The idea: Dump your knowledge day
Instead of organizing everything, I picked one domain: B2B SaaS pricing and packaging.
My goal was simple: If someone talks to my pricing twin, they should get 80% of the value of a real call with me. The constraint created clarity. If a document didn’t help explain how I think about pricing, it could wait.
Step 1: Set intent before uploading anything
I wrote two lines inside Qiri: “This twin is for B2B SaaS pricing and packaging.” and “It should explain my real pricing process, with examples.” That filter made every decision easier.
Step 2: Gather raw material fast
For the first hour, I just collected:
🔹Client pricing decks
🔹Internal memos on pricing changes
🔹Workshop notes
🔹Long founder emails
🔹Slack threads explaining trade-offs
🔹LinkedIn posts and talk outlines
No sorting. Just one “Knowledge” folder.
Step 3: Curate for signal, not volume
Before uploading, I asked:
1. Is this still how I think?
2. Am I comfortable reusing this logic?
3. Does it show my process, not just the answer?
Only “yes” made it in. I also marked a few thought leadership pieces:
🔹“How I think about pricing new modules”
🔹“Playbook: moving from per-seat to usage-based”
🔹“When not to change pricing”
These became the backbone of my twin.
Step 4: Organize by outcome, not folders
Inside Qiri, I didn’t recreate my file system. I created an outcome-based collection I call my QBrain:
🔹Pricing philosophy
🔹New product pricing process
🔹Pricing change rollouts
🔹Mistakes and anti-patterns
🔹Examples and case studies
For messy documents, I added short context notes so rough ideas wouldn’t outweigh solid principles.
Step 5: Add what only lived in my head
This mattered more than I expected. I wrote down:
🔹My four pricing levers
🔹The 5 to 6 questions I always ask before suggesting a pricing change
🔹My “no-go” moves
🔹A churn vs pricing diagnostic checklist
Short. Direct. In my voice.
Now Qiri had my artifacts and my decision rules.
Step 6: Stress-test the twin
I asked it real questions:
"How would you price a new add-on module?"
"What pricing mistakes do early-stage SaaS companies make?"
"How do I communicate a price increase?"
"When should you move from seat-based to usage-based?"
The responses sounded like me. They referenced my decks and memos. When answers were generic, I improved the source:
🔹Added a missing rule of thumb
🔹Uploaded a better example
🔹Refined a framework
By the end of the day, I hadn’t just built a twin. I had sharpened my own thinking.
What changed after?
Qiri became part of my workflow.
🔹Before client calls
I ask: “How did I price similar products before?” and get summaries with links.
🔹After calls
I drop notes straight into the pricing collections so the twin stays current.

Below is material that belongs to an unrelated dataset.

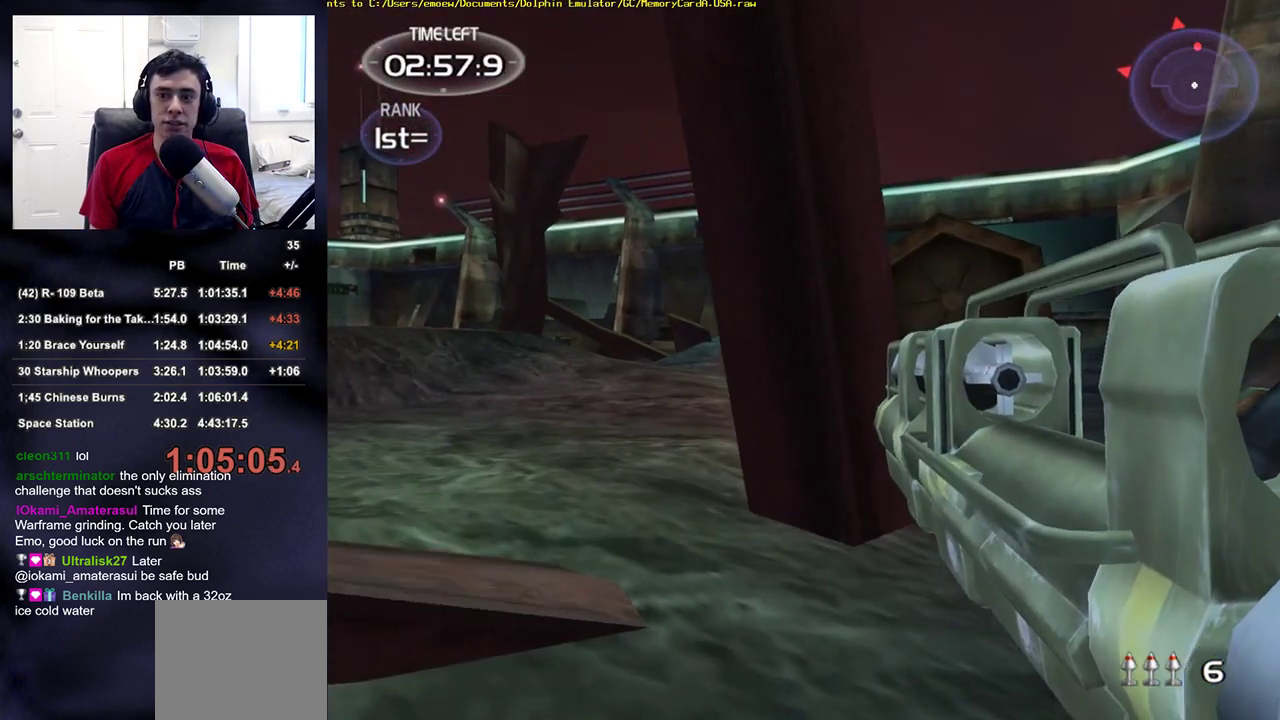
{"buttons": [], "left_stick": "up", "right_stick": "center", "events": []}
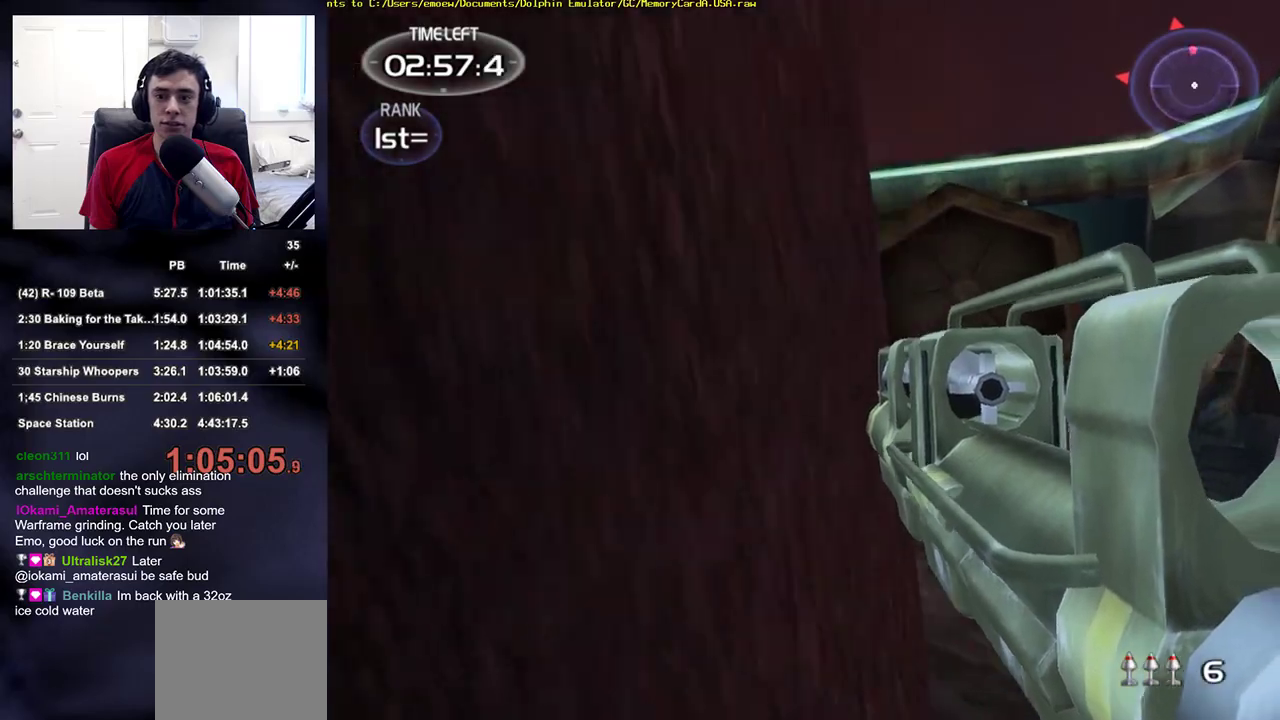
{"buttons": [], "left_stick": "up", "right_stick": "up-left", "events": [[50, "right_stick", "down-left"], [117, "right_stick", "center"], [500, "right_stick", "up-left"]]}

🔹When drafting pricing docs
Qiri generates an outline based on my frameworks. The first draft comes from my own history, not a generic template.
🔹For mentoring
When a junior PM asks about pricing a feature, I send them to my twin first, then we discuss.
I’m not replacing myself.
I’m just not repeating myself.
Turning this into a repeatable challenge
You can run this monthly:
1. Pick a theme. Pricing. GTM. Onboarding.
2. Share a before and after story like this.
3. Provide the same checklist as a one-pager or in-app flow.
4. Show real queries and what they unlock.
5. Invite participants to share their own results.
This isn’t about AI hype. It’s about compounding expertise. Dump your knowledge day works because it turns everything you’ve already learned into something you can actually use.